Lemma left_wins_test_1 : left_wins zero = false.
Proof. reflexivity. Qed.
Lemma left_wins_test_2 : left_wins one = true.
Proof. reflexivity. Qed.
Lemma left_wins_test_3 : left_wins two = true.
Proof. reflexivity. Qed.

Lemma right_wins_test_1 : right_wins zero = false.
Proof. reflexivity. Qed.
Lemma right_wins_test_2 : right_wins one = false.
Proof. reflexivity. Qed.
Lemma right_wins_test_3 : right_wins minus_one = true.
Proof. reflexivity. Qed.

Lemma first_wins_test_1 : first_wins zero = false.
Proof. reflexivity. Qed.
Lemma first_wins_test_2 : first_wins one = false.
Proof. reflexivity. Qed.
Lemma first_wins_test_3 : first_wins star = true.
Proof. reflexivity. Qed.

Lemma second_wins_test_1 : second_wins zero = true.
Proof. reflexivity. Qed.
Lemma second_wins_test_2 : second_wins one = false.
Proof. reflexivity. Qed.
Lemma second_wins_test_3 : second_wins star = false.
Proof. reflexivity. Qed.

(* Using those, we can finally define comparison functions between games. *)
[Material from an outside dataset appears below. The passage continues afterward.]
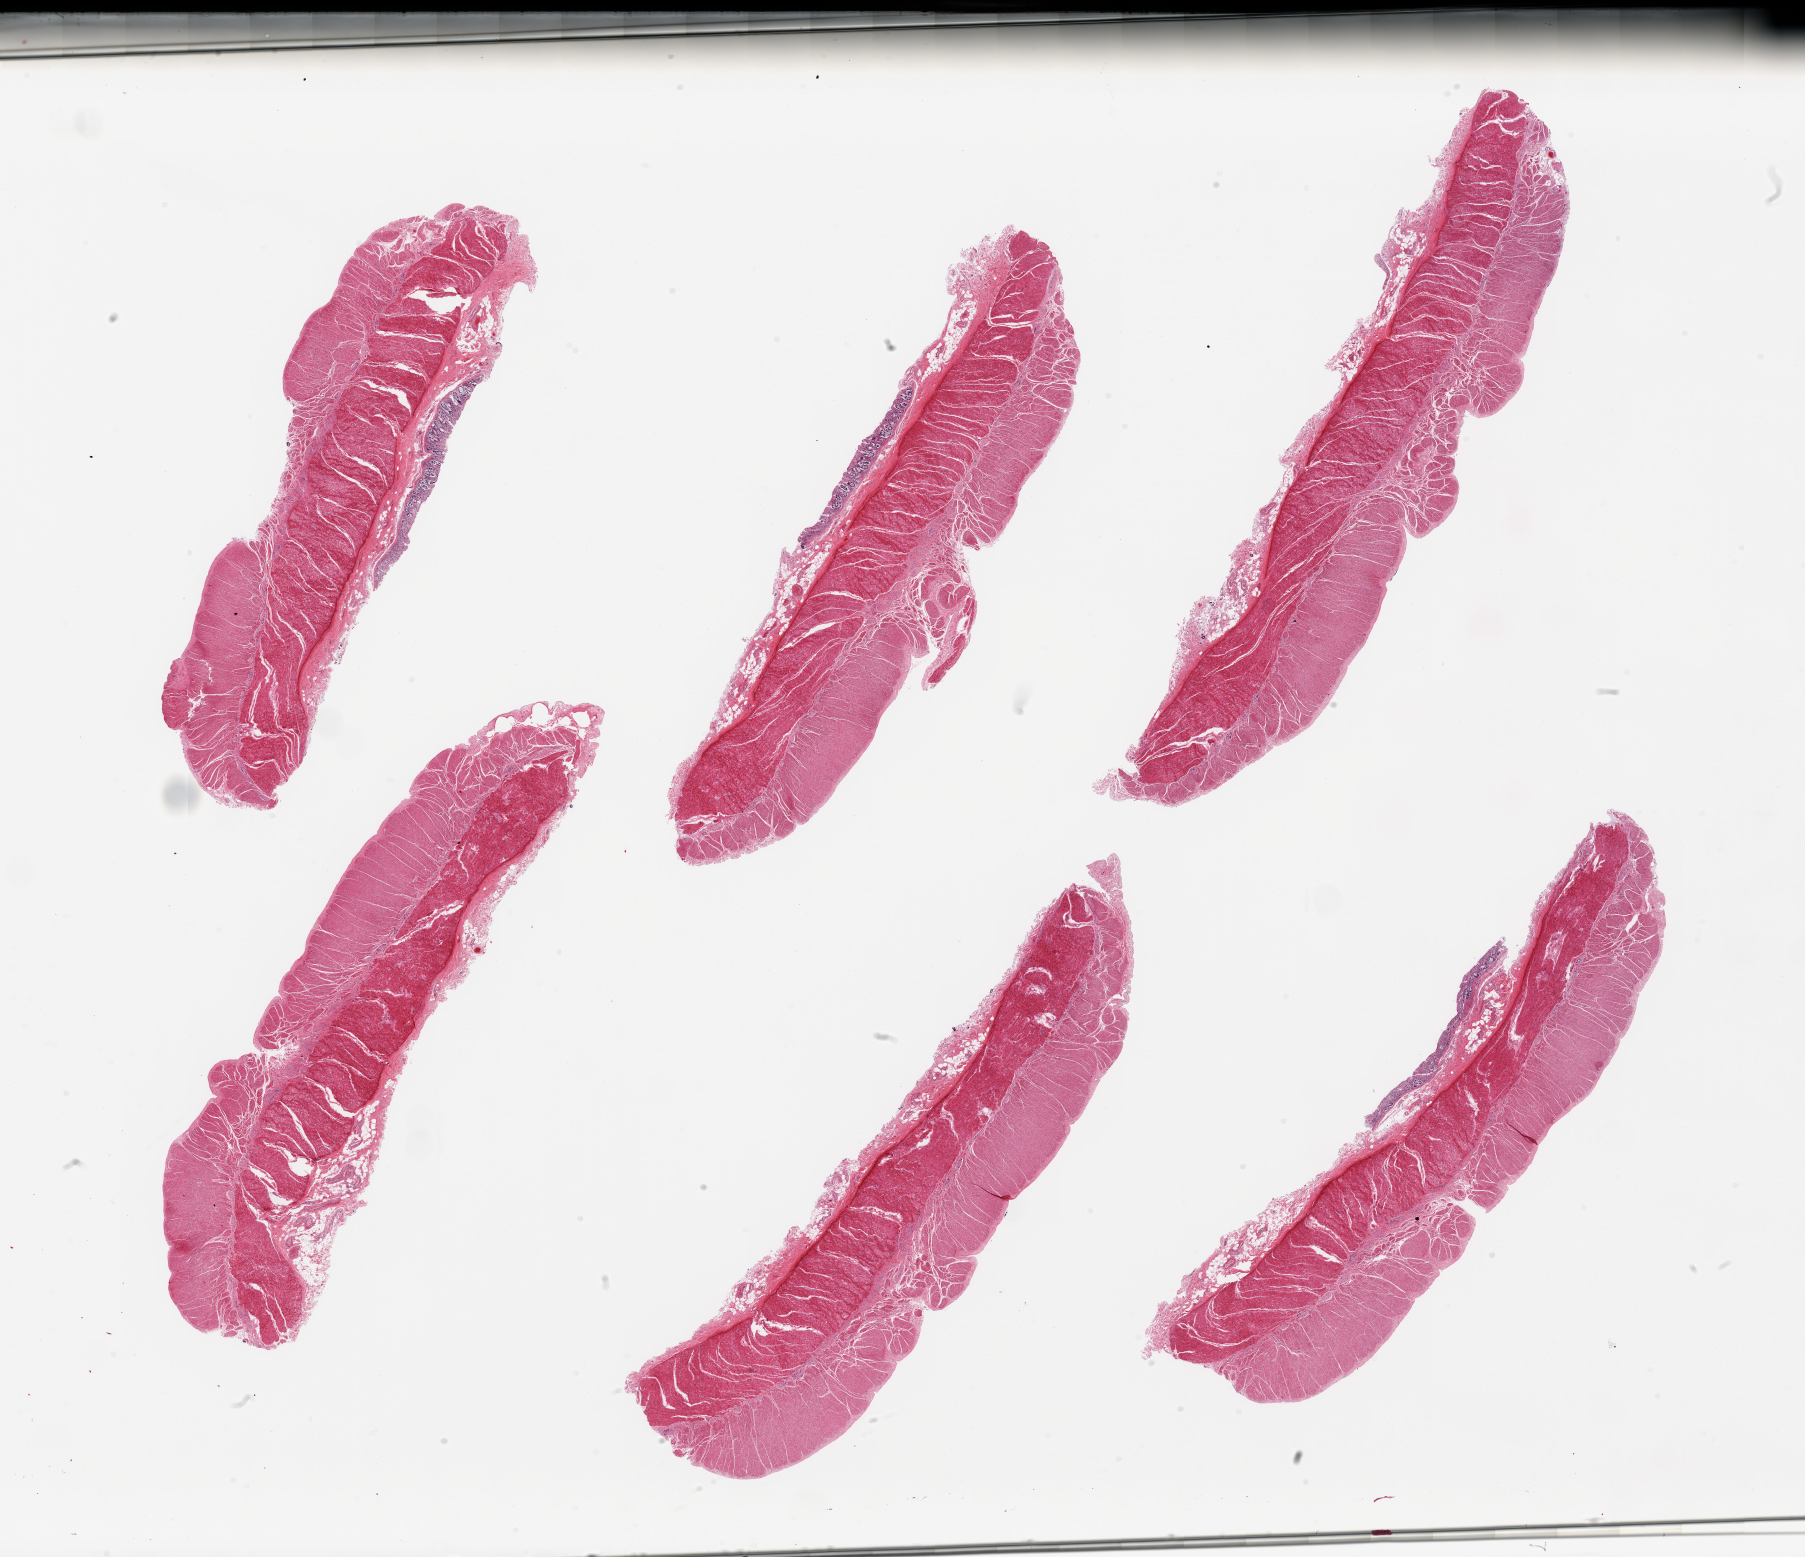
Digitized haematoxylin and eosin-stained section, brightfield — a low-resolution overview of the entire scanned area, about 28.5 x 24.6 mm, PAXgene-fixed paraffin-embedded (PFPE) section, section of sigmoid colon (target tissue), donor tissue sample. Male donor.
Review note (as recorded): 6 pieces; predominantly muscularis, some residual submucosa/mucosa.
Definition gt (g1 g2 : game) : bool := left_wins (minus g1 g2).
Definition lt (g1 g2 : game) : bool := right_wins (minus g1 g2).
Definition eq (g1 g2 : game) : bool := second_wins (minus g1 g2).
Definition incomp (g1 g2 : game) : bool := first_wins (minus g1 g2).

Lemma gt_test : gt one zero = true.
Proof. reflexivity. Qed.
Lemma lt_test : lt minus_one zero = true.
Proof. reflexivity. Qed.
Lemma eq_test : eq (sum star star) zero = true.
Proof. reflexivity. Qed.
Lemma incomp_test : incomp star zero = true.
Proof. reflexivity. Qed.

(* In case you're thinking this is too gross, you can abstract things
a little bit more. Let's define a datatype for representing players,
and a function for comparing members of that type. *)

Inductive side : Type := Left | Right.

Definition side_eq (s1 s2 : side) : bool :=
  match s1, s2 with
    | Left, Left => true
    | Right, Right => true
    | _, _ => false
  end.

(* The next function alternates between players *)

Definition other (s : side) : side :=
  match s with
    | Left => Right
    | Right => Left
  end.

(* And moves selects the moves of a player from a game *)

Definition moves (g : game) (s : side) :=
  match s with
    | Left => left_moves g
    | Right => right_moves g
  end.

(* We can now write a function [wins s first g] that returns true iff
player [s] always wins game [g] when player [first] begins playing. *)

Fixpoint wins (s first : side) (g : game) : bool :=
  if side_eq s first then
    existsb (wins s (other first)) (moves g first)
  else
    forallb (wins s (other first)) (moves g first).

(* Now, we can define left_wins and right_wins generically: *)

Definition always_wins s g := wins s s g && wins s (other s) g.